Second, Warren endorses the idea of making benefits portable—an idea endorsed by Nick Hanauer and David Rolf on the left and Ian Adams of the R Street Institute on the right. The Affordable Care Act does some of this work already; a freelancer can take that individual insurance coverage with them regardless of their job. Warren called on Thursday for “enhancing portability” in the ACA, a nudge toward putting employer-sponsored health care on the exchanges. But she really focused on pension benefits for 1099 workers and independent contractors, run by workers for the benefit of workers. “It’s time for all workers to have access to the same low-cost, well-protected retirement products that some employers and unions provide today,” Warren said.
The final compartment: Warren wants to streamline worker classification, narrowing the multiple legal definitions of an employee so companies cannot use legal loopholes to get out of their responsibility to provide benefits. And she wants to give contract workers the right to organize, to “bargain as a group with whoever controls the terms of their work”—though it’s not clear how to make that a reality.
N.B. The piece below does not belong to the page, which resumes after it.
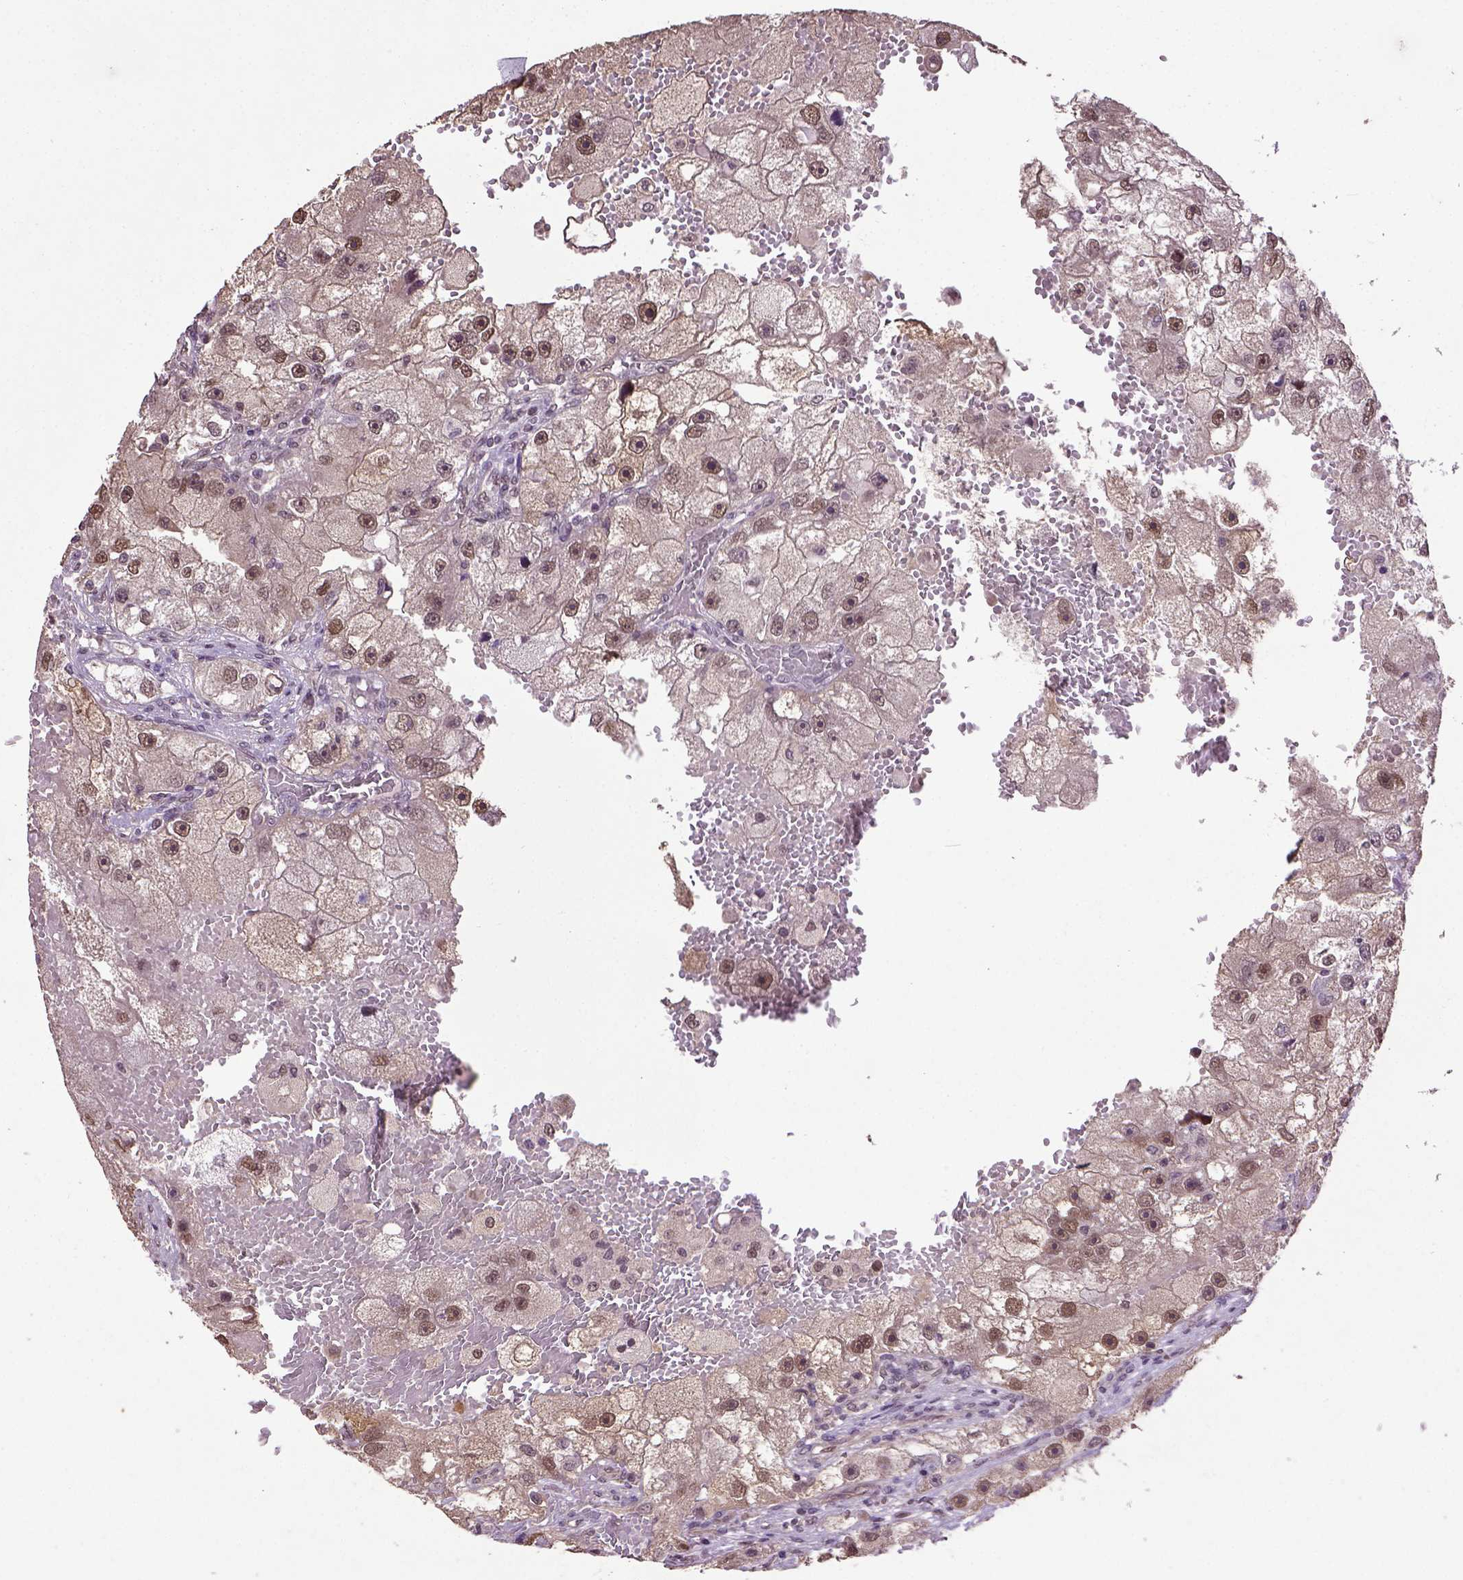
{"staining": {"intensity": "moderate", "quantity": ">75%", "location": "nuclear"}, "tissue": "renal cancer", "cell_type": "Tumor cells", "image_type": "cancer", "snomed": [{"axis": "morphology", "description": "Adenocarcinoma, NOS"}, {"axis": "topography", "description": "Kidney"}], "caption": "Protein positivity by immunohistochemistry exhibits moderate nuclear expression in about >75% of tumor cells in renal adenocarcinoma.", "gene": "UBA3", "patient": {"sex": "male", "age": 63}}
Warren stresses the benefits of a universal, portable benefits system not just for workers, but for employers. They would no longer have to become health-insurance and wealth-management companies on the side in order to deliver benefits. They could outsource that responsibility to portable-benefit managers and focus on their core business. Employers should be obligated to contribute to these plans, rather than leaving it entirely to workers to finance. (Warren is a bit fuzzy on that point, but it wasn’t the purpose of Thursday’s speech.) But getting this right would mean unshackling companies from reinventing the wheel on delivering health insurance and benefit packages to their employees. It would ultimately help, not hurt, their bottom lines.
Portable benefit packages are the next frontier of liberal policymaking. It’s a recognition that at least some of Americans’ economic anxiety derives from the fact that workers have all become free agents, hustling from gig to gig without the security of a lifetime career and the foreknowledge of a dignified retirement. The gap between worker productivity and worker compensation has been a direct result of the atomized workplace, of the great risk shift from employer to employee.
When Warren attaches her name and stature to a subject, it usually becomes part of the liberal policy framework. She brought the Democratic Party along on increasing Social Security. She opposed Michael Froman’s nomination as U.S. Trade Representative long before anyone ever heard of the TPP. She has some power to set the agenda for the Democratic caucus. And now she’s pinpointing this major gap in how we treat workers, and how employers have been allowed to leave them stranded without a safety net.
If Hillary Clinton becomes president and Democrats win the Senate, Warren will be able to start on this workplace agenda from the majority as a lead policymaker on the center-left. The rest of the party should come along with her.